I associate all of the Haugen & Haas music with silliness, with clay goblets and bits of whole-wheat leavened bread, dispensed by well-meaning Eucharistic ministers. It all represents a "horizontal" church that emerged from Vatican II had had its brief Age of Aquarius flare.
Carrying a sincere but shallow faith to the Marianist University of Dayton, I found more of the same in the sad theater-in-the-round wreckovation of UD's once beautiful chapel, in the semicircle of metal chairs facing a plain table, with the baroque glory of the old chapel still visible and unused, and the tabernacle of that marble altar crouching to the side like a visible representation of the Tridentine Mass, there in shadow but not yet exorcised.

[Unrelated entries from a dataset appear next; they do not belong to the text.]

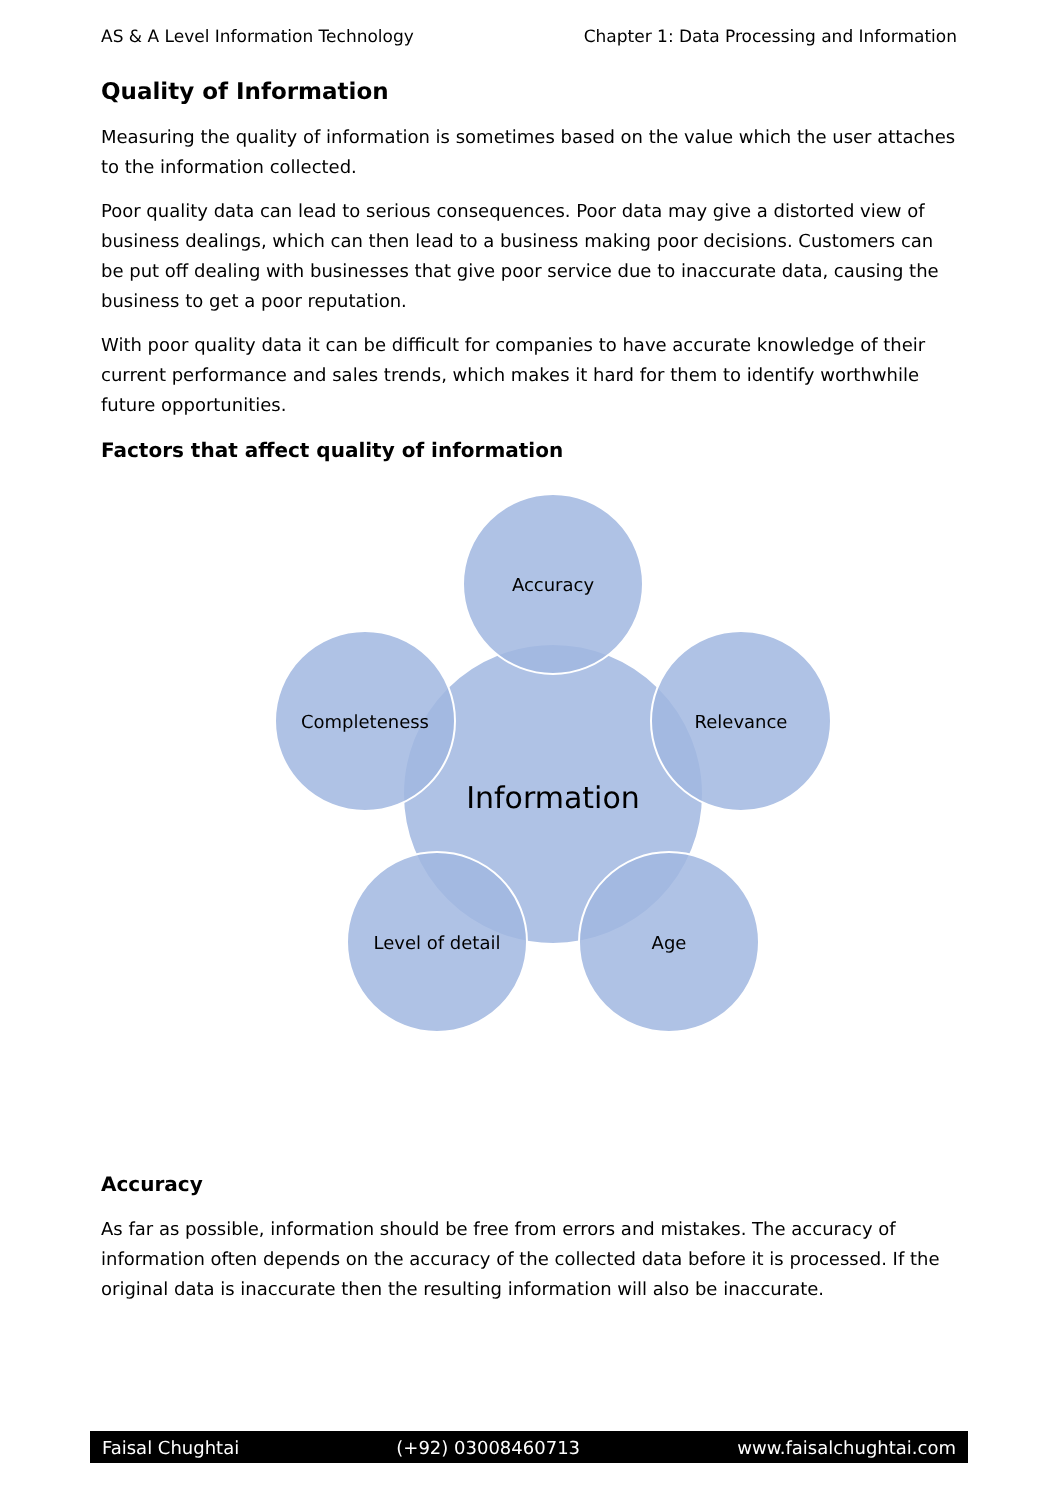AS & A Level Information Technology Chapter 1: Data Processing and Information
Quality of Information
Measuring the quality of information is sometimes based on the value which the user attaches to the information collected.
Poor quality data can lead to serious consequences. Poor data may give a distorted view of business dealings, which can then lead to a business making poor decisions. Customers can be put off dealing with businesses that give poor service due to inaccurate data, causing the business to get a poor reputation.
With poor quality data it can be difficult for companies to have accurate knowledge of their current performance and sales trends, which makes it hard for them to identify worthwhile future opportunities.
Factors that affect quality of information
Accuracy
Completeness
Relevance
Information
Level of detail
Age
Accuracy
As far as possible, information should be free from errors and mistakes. The accuracy of information often depends on the accuracy of the collected data before it is processed. If the original data is inaccurate then the resulting information will also be inaccurate.
Faisal Chughtai (+92) 03008460713 www.faisalchughtai.com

It was not long before I stopped attending Mass and liturgical music meant nothing any more.
As might be expected, my later reversion, prompted by St. Augustine and the efforts of my wife and brother, burst into a pharisaical disdain for the music of my youth, and a turn toward Palestrina and chant, and I spent an other-than-healthy effort on the internet engaging in polemic. Somewhere there was a Society for the Banning of Haugen & Haas, or something like that, which had some nice parodies of Gather Us In... I can only remember "Here in this place, a bad song is starting, now will the altar turn into a stage, all we hold dear is slowly departing, making its way for the coming new age."
Well, my reminiscence has carried me into the 1990's, which is well beyond the "post-Vatican II" years you referenced above. I apologize and will try to keep any future stories more focused. Thank you for encouraging this discussion!
I don’t recall anything liturgically prior to the “reforms” (born 1963) but a few things stand out from grade school. One was a nun who, previously a missionary to China and then missionary to barbarians (us), said that any sermon or song that doesn’t appeal to us may be because it was for another person. That was thinking outside my selfish box.
I recall the same ‘set list’ as you, i.e. Godspell, Morning Has Broken, ... Another star attraction song was “Good Morning Starshine” (“the earth says ‘hello!’, you twinkle above us, we twinkle below”)... Yeah I’ll never get that ear worm out. Our 7th grade teacher had a thing for Donovan and played us “Jennifer, Juniper” which left a lasting impression, ha.
High school was led by a sensitive and popular priest who turned out to be an abuser. Another priest at our Catholic high school had a thing for boa constrictor snakes and he’d have one in the class room a lot. He turned out to be gay too. We didn’t win the lottery as far as priests in our school but it was ground zero in some respects under the poor leadership of the Cincy diocese in the ‘70s.
A lot of the Haagen-Dass songs, deservedly pilloried, but I really liked the one (don’t know tune’s author) that went, “Take our bread / we ask you take our hearts / we love you take our lives..” I have said it off and on for years as a prayer and then it occurred to me - after decades! - that it could be said the other way around, Christ saying it to me, “Take My bread / I ask you take My heart / I love you take My life...” So that was cool.
Big focus book-wise was on the works of Fr. John Powell, like “Why Am I Afraid to Love?”. He was just huge but then he fell off the map, or at least I haven’t heard of him for a billion years and I used to read a ton of Catholic blogs. I probably should read him again just to see what I was ingesting and how well he stands up to time. Or get your opinion. Nouwen-like? I'll never forget him using the term that he felt like a "public utility" as priest and it turned me off. Who wants to be a public utility? (But then Jesus saying "carry your cross" isn't the most attractive image to most of us.)
I’ll never forget one cringeworthy moment. Our high school religion teacher (married man) was telling us that as red-blooded boys (co-ed school btw) we can’t expect to just go right up to the line of intercourse and be able to stop. I took it upon myself to counsel him afterward, concerned that he’d sent the wrong message in that it would encourage us to go all the way if we find ourselves in that circumstance. He was very kind and thought my idea had merit but now I look back and find it hilarious that a virgin who had never made it past second base was opining on that subject.